Academics: Last semester, I did an experiment. I stopped keeping notes with pen and paper, and I stopped printing out articles I had to read for class. Here's the system I've devised after a bit of research and trial.

  • Evernote for taking notes. Very well designed. It's a downloadable application, but you can also do (almost) everything online. All the notes are synced with your online account, so I use it with all of my Apple devices and can access everything I've synced anywhere with Internet. Evernote operates on a freemium model: 60 MB every 30 days. I've never needed more than that. At least twice a semester, I also export all of my notes as HTML files and archive them in my courses folder. So even if I become dissatisfied with the service or it goes under, I'll still have everything I wrote. Desktop screenshot:

    iPad screenshots:
  • Zotero for research sources. I haven't put a lot of time into learning the ins and outs of Zotero, but it's a really good tool from George Mason University. Last I checked, it has two modes: an add-on for Firefox and a standalone application that can work with Chrome and Safari. I use the standalone app.

» **SUPPLIED DATA**
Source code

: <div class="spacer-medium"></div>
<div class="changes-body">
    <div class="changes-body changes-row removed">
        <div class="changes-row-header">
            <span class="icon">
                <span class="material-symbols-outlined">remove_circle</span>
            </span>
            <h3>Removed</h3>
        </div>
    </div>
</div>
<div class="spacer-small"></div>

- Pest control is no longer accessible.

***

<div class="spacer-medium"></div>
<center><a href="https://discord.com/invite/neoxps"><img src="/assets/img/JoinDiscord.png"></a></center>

» **INSTRUCTIONS FOR THE TASK**
Copy the entire text on going paperless for class, word for word. The listing comes from a separate source.

» **RESPONSE TO THIS TASK**
Academics: Last semester, I did an experiment. I stopped keeping notes with pen and paper, and I stopped printing out articles I had to read for class. Here's the system I've devised after a bit of research and trial.

  • Evernote for taking notes. Very well designed. It's a downloadable application, but you can also do (almost) everything online. All the notes are synced with your online account, so I use it with all of my Apple devices and can access everything I've synced anywhere with Internet. Evernote operates on a freemium model: 60 MB every 30 days. I've never needed more than that. At least twice a semester, I also export all of my notes as HTML files and archive them in my courses folder. So even if I become dissatisfied with the service or it goes under, I'll still have everything I wrote. Desktop screenshot:

    iPad screenshots:
  • Zotero for research sources. I haven't put a lot of time into learning the ins and outs of Zotero, but it's a really good tool from George Mason University. Last I checked, it has two modes: an add-on for Firefox and a standalone application that can work with Chrome and Safari. I use the standalone app.